We know from several international studies that the academic discipline or field of science has a major influence on how education is designed and delivered. Lecturers from different disciplines look differently at issues such as:
- what knowledge counts?
- how do we arrive at new knowledge?
- what pedagogical approaches do we use?
- and how do we test students?
We see the same in internationalisation of education. The rationale behind internationalisation and the goals of internationalisation are coloured through the lens of the academic discipline but in practice, what does this mean for lesson content and choices for internationalisation activities? What do programmes do or do not do and how can we better support teachers in internationalisation that fits the context of their programme and professional field.

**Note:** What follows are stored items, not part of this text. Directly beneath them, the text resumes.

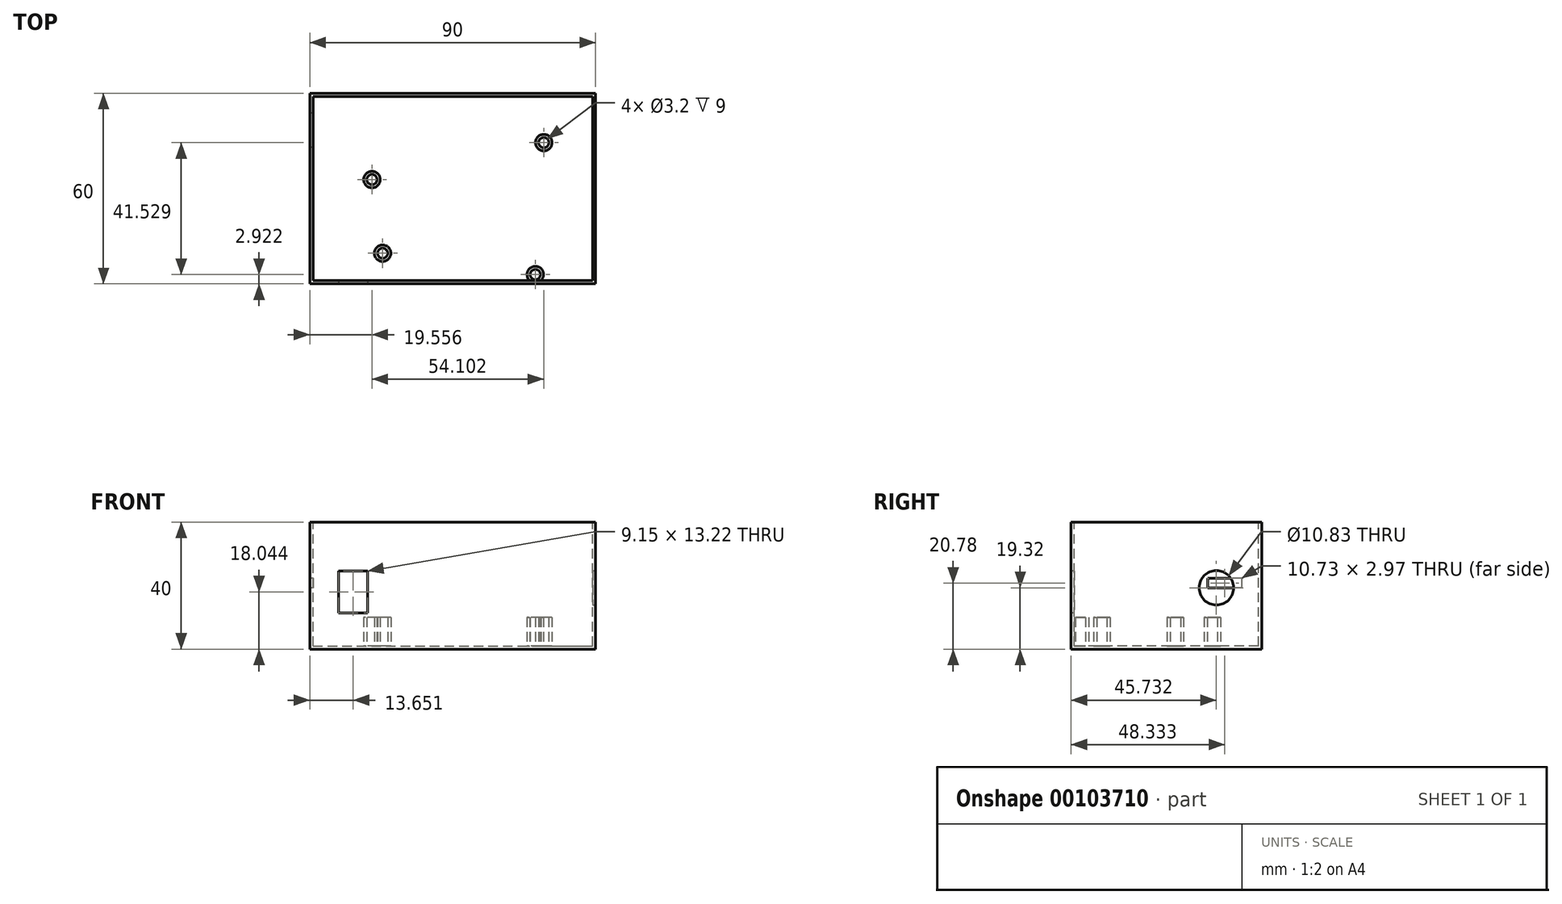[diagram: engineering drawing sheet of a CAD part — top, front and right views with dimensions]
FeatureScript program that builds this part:
annotation { "Feature Type Name" : "Feature", "Feature Type Description" : "" }
export const myFeature = defineFeature(function(context is Context, id is Id, definition is map)
    precondition{}
    {
        {
            var Q0;
            Q0=qCreatedBy(makeId("Top.planeOp"),FACE);
            var sketch = newSketch(context, id + "F0", { "sketchPlane" : qUnion([Q0])});
            skLineSegment(sketch, "E0.bottom", {"start": v(-37.33, 28.43) * mm, "end": v(52.67, 28.43) * mm});
            skLineSegment(sketch, "E0.top", {"start": v(-37.33, -31.57) * mm, "end": v(52.67, -31.57) * mm});
            skLineSegment(sketch, "E0.left", {"start": v(-37.33, 28.43) * mm, "end": v(-37.33, -31.57) * mm});
            skLineSegment(sketch, "E0.right", {"start": v(52.67, 28.43) * mm, "end": v(52.67, -31.57) * mm});
            skCircle(sketch, "E1", {"center": v(-14.4, -21.94) * mm, "radius": 1.6 * mm});
            skCircle(sketch, "E2", {"center": v(-17.77, 1.27) * mm, "radius": 1.6 * mm});
            skCircle(sketch, "E3", {"center": v(36.33, 12.88) * mm, "radius": 1.6 * mm});
            skCircle(sketch, "E4", {"center": v(33.66, -28.65) * mm, "radius": 1.6 * mm});
            skCircle(sketch, "E5", {"center": v(-14.4, -21.94) * mm, "radius": 2.6 * mm});
            skCircle(sketch, "E6", {"center": v(-17.77, 1.27) * mm, "radius": 2.6 * mm});
            skCircle(sketch, "E7", {"center": v(36.33, 12.88) * mm, "radius": 2.6 * mm});
            skCircle(sketch, "E8", {"center": v(33.66, -28.65) * mm, "radius": 2.6 * mm});
            skSolve(sketch);
        }
        {
            var Q0;
            Q0=makeQuery(id+"F0.imprint","IMPRINT",FACE,{"disambiguationData":[TD([[makeQuery(id+"F0.imprint","IMPRINT",EDGE,{"derivedFrom":sQuery(id+"F0.wireOp",EDGE,"E0.bottom")}),-1.0]])]});
            var Q1;
            Q1=makeQuery(id+"F0.imprint","IMPRINT",FACE,{"disambiguationData":[TD([[makeQuery(id+"F0.imprint","IMPRINT",EDGE,{"derivedFrom":sQuery(id+"F0.wireOp",EDGE,"E2")}),1.0]])]});
            var Q2;
            Q2=makeQuery(id+"F0.imprint","IMPRINT",FACE,{"disambiguationData":[TD([[makeQuery(id+"F0.imprint","IMPRINT",EDGE,{"derivedFrom":sQuery(id+"F0.wireOp",EDGE,"E2")}),-1.0]])]});
            var Q3;
            Q3=makeQuery(id+"F0.imprint","IMPRINT",FACE,{"disambiguationData":[TD([[makeQuery(id+"F0.imprint","IMPRINT",EDGE,{"derivedFrom":sQuery(id+"F0.wireOp",EDGE,"E1")}),-1.0]])]});
            var Q4;
            Q4=makeQuery(id+"F0.imprint","IMPRINT",FACE,{"disambiguationData":[TD([[makeQuery(id+"F0.imprint","IMPRINT",EDGE,{"derivedFrom":sQuery(id+"F0.wireOp",EDGE,"E1")}),1.0]])]});
            var Q5;
            Q5=makeQuery(id+"F0.imprint","IMPRINT",FACE,{"disambiguationData":[TD([[makeQuery(id+"F0.imprint","IMPRINT",EDGE,{"derivedFrom":sQuery(id+"F0.wireOp",EDGE,"E4")}),-1.0]])]});
            var Q6;
            Q6=makeQuery(id+"F0.imprint","IMPRINT",FACE,{"disambiguationData":[TD([[makeQuery(id+"F0.imprint","IMPRINT",EDGE,{"derivedFrom":sQuery(id+"F0.wireOp",EDGE,"E4")}),1.0]])]});
            var Q7;
            Q7=makeQuery(id+"F0.imprint","IMPRINT",FACE,{"disambiguationData":[TD([[makeQuery(id+"F0.imprint","IMPRINT",EDGE,{"derivedFrom":sQuery(id+"F0.wireOp",EDGE,"E3")}),-1.0]])]});
            var Q8;
            Q8=makeQuery(id+"F0.imprint","IMPRINT",FACE,{"disambiguationData":[TD([[makeQuery(id+"F0.imprint","IMPRINT",EDGE,{"derivedFrom":sQuery(id+"F0.wireOp",EDGE,"E3")}),1.0]])]});
            extrude(context, id + "F1", {"entities" : qUnion([Q0, Q1, Q2, Q3, Q4, Q5, Q6, Q7, Q8]), "depth" : 40 * mm});
        }
        {
            var Q0;
            Q0=makeQuery(id+"F1.opExtrude","CAP_FACE",FACE,{"disambiguationData":[OSD([sQuery(id+"F0.wireOp",EDGE,"E0.bottom"),sQuery(id+"F0.wireOp",EDGE,"E0.top"),sQuery(id+"F0.wireOp",EDGE,"E0.left"),sQuery(id+"F0.wireOp",EDGE,"E0.right"),sQuery(id+"F0.wireOp",EDGE,"E5"),sQuery(id+"F0.wireOp",EDGE,"E6"),sQuery(id+"F0.wireOp",EDGE,"E7"),sQuery(id+"F0.wireOp",EDGE,"E8")])],"isStart":false});
            var sketch = newSketch(context, id + "F2", { "sketchPlane" : qUnion([Q0])});
            skLineSegment(sketch, "E9.bottom", {"start": v(-36.33, 27.43) * mm, "end": v(51.67, 27.43) * mm});
            skLineSegment(sketch, "E9.top", {"start": v(-36.33, -30.57) * mm, "end": v(51.67, -30.57) * mm});
            skLineSegment(sketch, "E9.left", {"start": v(-36.33, 27.43) * mm, "end": v(-36.33, -30.57) * mm});
            skLineSegment(sketch, "E9.right", {"start": v(51.67, 27.43) * mm, "end": v(51.67, -30.57) * mm});
            skSolve(sketch);
        }
        {
            var Q0;
            Q0=makeQuery(id+"F2.imprint","IMPRINT",FACE,{"disambiguationData":[TD([[makeQuery(id+"F2.imprint","IMPRINT",EDGE,{"derivedFrom":sQuery(id+"F2.wireOp",EDGE,"E9.bottom")}),-1.0]])]});
            extrude(context, id + "F3", {"entities" : qUnion([Q0]), "operationType" : NewBodyOperationType.REMOVE, "oppositeDirection" : true, "depth" : 39 * mm});
        }
        {
            var Q0;
            Q0=makeQuery(id+"F0.imprint","IMPRINT",FACE,{"disambiguationData":[TD([[makeQuery(id+"F0.imprint","IMPRINT",EDGE,{"derivedFrom":sQuery(id+"F0.wireOp",EDGE,"E1")}),-1.0]])]});
            var Q1;
            Q1=makeQuery(id+"F0.imprint","IMPRINT",FACE,{"disambiguationData":[TD([[makeQuery(id+"F0.imprint","IMPRINT",EDGE,{"derivedFrom":sQuery(id+"F0.wireOp",EDGE,"E2")}),-1.0]])]});
            var Q2;
            Q2=makeQuery(id+"F0.imprint","IMPRINT",FACE,{"disambiguationData":[TD([[makeQuery(id+"F0.imprint","IMPRINT",EDGE,{"derivedFrom":sQuery(id+"F0.wireOp",EDGE,"E4")}),-1.0]])]});
            var Q3;
            Q3=makeQuery(id+"F0.imprint","IMPRINT",FACE,{"disambiguationData":[TD([[makeQuery(id+"F0.imprint","IMPRINT",EDGE,{"derivedFrom":sQuery(id+"F0.wireOp",EDGE,"E3")}),-1.0]])]});
            extrude(context, id + "F4", {"entities" : qUnion([Q0, Q1, Q2, Q3]), "operationType" : NewBodyOperationType.ADD, "depth" : 10 * mm});
        }
        {
            var Q0;
            Q0=makeQuery(id+"F1.opExtrude","SWEPT_FACE",FACE,{"disambiguationData":[OSD([sQuery(id+"F0.wireOp",EDGE,"E0.top")])]});
            var sketch = newSketch(context, id + "F5", { "sketchPlane" : qUnion([Q0])});
            skLineSegment(sketch, "E10.bottom", {"start": v(-28.25, 24.65) * mm, "end": v(-19.1, 24.65) * mm});
            skLineSegment(sketch, "E10.top", {"start": v(-28.25, 11.43) * mm, "end": v(-19.1, 11.43) * mm});
            skLineSegment(sketch, "E10.left", {"start": v(-28.25, 24.65) * mm, "end": v(-28.25, 11.43) * mm});
            skLineSegment(sketch, "E10.right", {"start": v(-19.1, 24.65) * mm, "end": v(-19.1, 11.43) * mm});
            skSolve(sketch);
        }
        {
            var Q0;
            Q0=makeQuery(id+"F5.imprint","IMPRINT",FACE,{"disambiguationData":[TD([[makeQuery(id+"F5.imprint","IMPRINT",EDGE,{"derivedFrom":sQuery(id+"F5.wireOp",EDGE,"E10.bottom")}),-1.0]])]});
            extrude(context, id + "F6", {"entities" : qUnion([Q0]), "operationType" : NewBodyOperationType.REMOVE, "oppositeDirection" : true, "depth" : 2 * mm});
        }
        {
            var Q0;
            Q0=makeQuery(id+"F1.opExtrude","SWEPT_FACE",FACE,{"disambiguationData":[OSD([sQuery(id+"F0.wireOp",EDGE,"E0.left")])]});
            var sketch = newSketch(context, id + "F7", { "sketchPlane" : qUnion([Q0])});
            skLineSegment(sketch, "E11.bottom", {"start": v(-22.13, 22.26) * mm, "end": v(-11.4, 22.26) * mm});
            skLineSegment(sketch, "E11.top", {"start": v(-22.13, 19.3) * mm, "end": v(-11.4, 19.3) * mm});
            skLineSegment(sketch, "E11.left", {"start": v(-22.13, 22.26) * mm, "end": v(-22.13, 19.3) * mm});
            skLineSegment(sketch, "E11.right", {"start": v(-11.4, 22.26) * mm, "end": v(-11.4, 19.3) * mm});
            skSolve(sketch);
        }
        {
            var Q0;
            Q0=makeQuery(id+"F7.imprint","IMPRINT",FACE,{"disambiguationData":[TD([[makeQuery(id+"F7.imprint","IMPRINT",EDGE,{"derivedFrom":sQuery(id+"F7.wireOp",EDGE,"E11.bottom")}),-1.0]])]});
            extrude(context, id + "F8", {"entities" : qUnion([Q0]), "operationType" : NewBodyOperationType.REMOVE, "oppositeDirection" : true, "depth" : 2 * mm});
        }
        {
            var Q0;
            Q0=makeQuery(id+"F1.opExtrude","SWEPT_FACE",FACE,{"disambiguationData":[OSD([sQuery(id+"F0.wireOp",EDGE,"E0.right")])]});
            var sketch = newSketch(context, id + "F9", { "sketchPlane" : qUnion([Q0])});
            skCircle(sketch, "E12", {"center": v(14.16, 19.32) * mm, "radius": 5.41 * mm});
            skSolve(sketch);
        }
        {
            var Q0;
            Q0=makeQuery(id+"F9.imprint","IMPRINT",FACE,{"disambiguationData":[TD([[makeQuery(id+"F9.imprint","IMPRINT",EDGE,{"derivedFrom":sQuery(id+"F9.wireOp",EDGE,"E12")}),1.0]])]});
            extrude(context, id + "F10", {"entities" : qUnion([Q0]), "operationType" : NewBodyOperationType.REMOVE, "oppositeDirection" : true, "depth" : 2 * mm});
        }
    });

In 2020 we classified 12 different programmes at The Hague University of Applied Sciences based on four academic "tribes" and surveyed them about this, Using our own internationalisation mapping tool, called THIAH (The Hague Internationalisation at Home mapping instrument), we mapped what the programmes do in terms of Internationalisation at Home and with what motivations. This showed, for example, that at some programmes, internationalisation was seen as universal (" mathematics is international, it's the same everywhere") and there is little variation in the different tools for internationalisation, while other programmes use many different tools and see internationalisation as something inherent to the discipline.
THIAH proved to be a useful tool for the participating programmes because, on the one hand, it helped them recognise the different facets of internationalisation at home and, at the same time, helped them critically reflect on why certain choices had been made. THIAH is available on request and can be taken with/without guidance.
A follow-up study is currently under way at Rotterdam University of Applied Sciences and Amsterdam University of Applied Sciences.